Scan the entries that follow and copy out every line containing "Label".

────────────────────

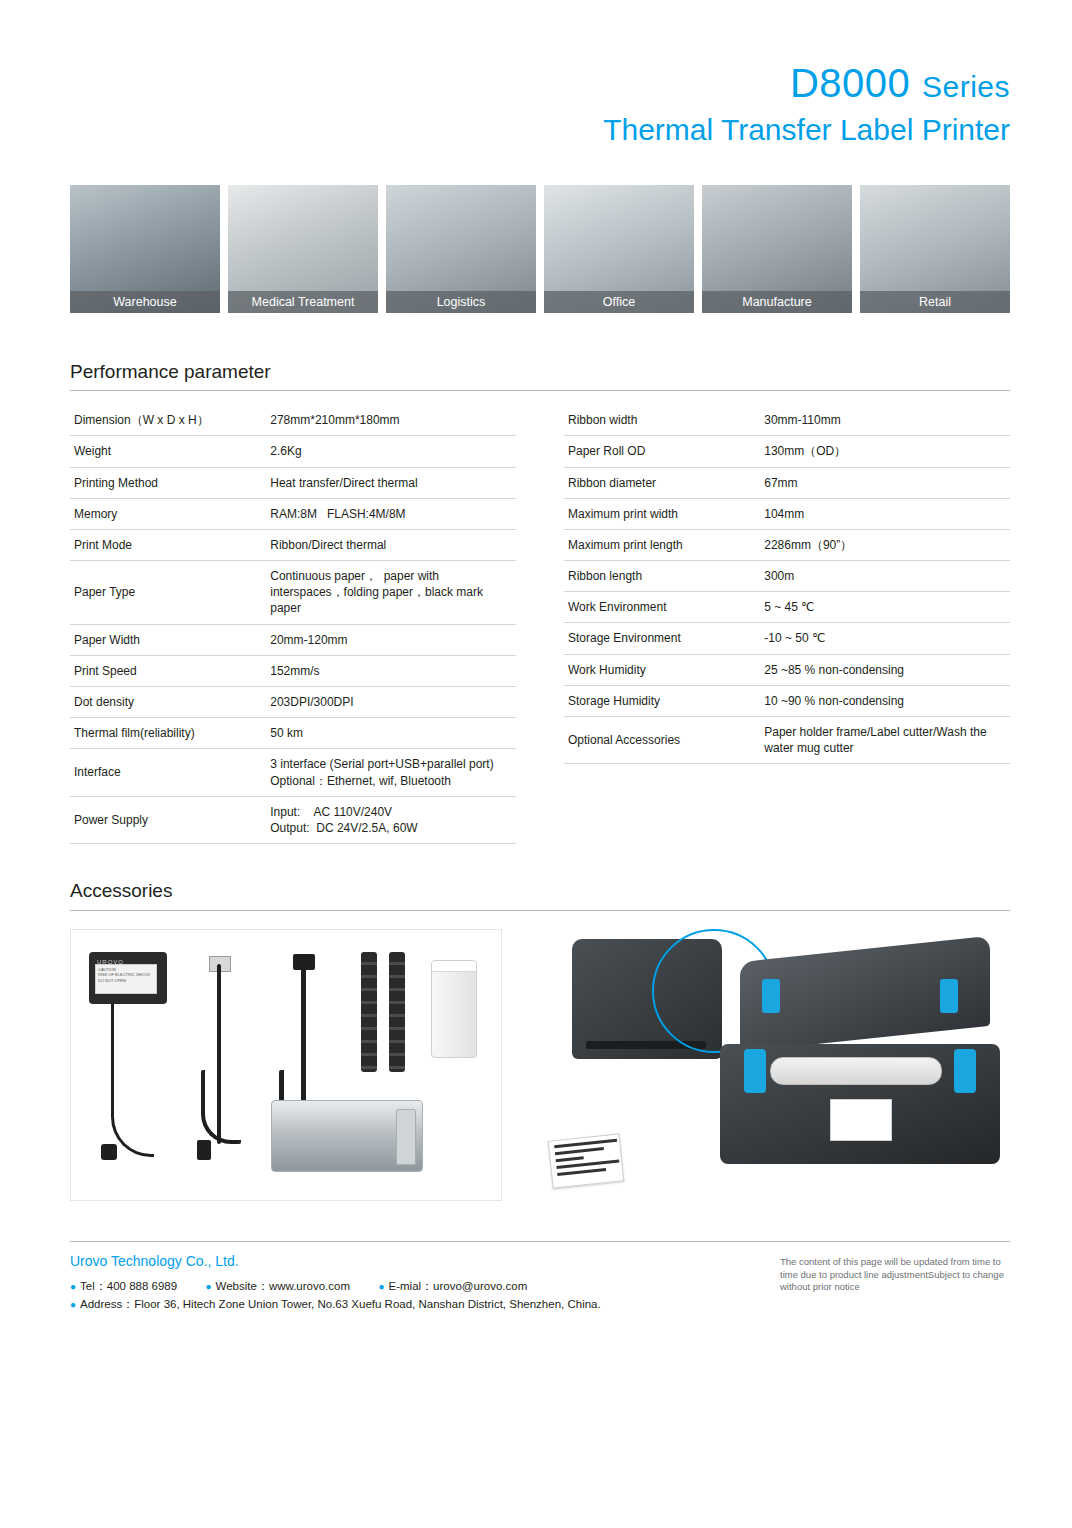D8000 Series
Thermal Transfer Label Printer
Warehouse
Medical Treatment
Logistics
Office
Manufacture
Retail
Performance parameter
| Dimension（W x D x H） | 278mm*210mm*180mm |
| Weight | 2.6Kg |
| Printing Method | Heat transfer/Direct thermal |
| Memory | RAM:8M FLASH:4M/8M |
| Print Mode | Ribbon/Direct thermal |
| Paper Type | Continuous paper， paper with interspaces，folding paper，black mark paper |
| Paper Width | 20mm-120mm |
| Print Speed | 152mm/s |
| Dot density | 203DPI/300DPI |
| Thermal film(reliability) | 50 km |
| Interface | 3 interface (Serial port+USB+parallel port) Optional：Ethernet, wif, Bluetooth |
| Power Supply | Input: AC 110V/240V Output: DC 24V/2.5A, 60W |
| Ribbon width | 30mm-110mm |
| Paper Roll OD | 130mm（OD） |
| Ribbon diameter | 67mm |
| Maximum print width | 104mm |
| Maximum print length | 2286mm（90”） |
| Ribbon length | 300m |
| Work Environment | 5 ~ 45 ℃ |
| Storage Environment | -10 ~ 50 ℃ |
| Work Humidity | 25 ~85 % non-condensing |
| Storage Humidity | 10 ~90 % non-condensing |
| Optional Accessories | Paper holder frame/Label cutter/Wash the water mug cutter |
Accessories
CAUTION
RISK OF ELECTRIC SHOCK
DO NOT OPEN
Urovo Technology Co., Ltd.
●Tel：400 888 6989 ●Website：www.urovo.com ●E-mial：urovo@urovo.com
●Address：Floor 36, Hitech Zone Union Tower, No.63 Xuefu Road, Nanshan District, Shenzhen, China.
The content of this page will be updated from time to time due to product line adjustmentSubject to change without prior notice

────────────────────

▸ **OUTPUT OF THE EXERCISE**
Thermal Transfer Label Printer
| Optional Accessories | Paper holder frame/Label cutter/Wash the water mug cutter |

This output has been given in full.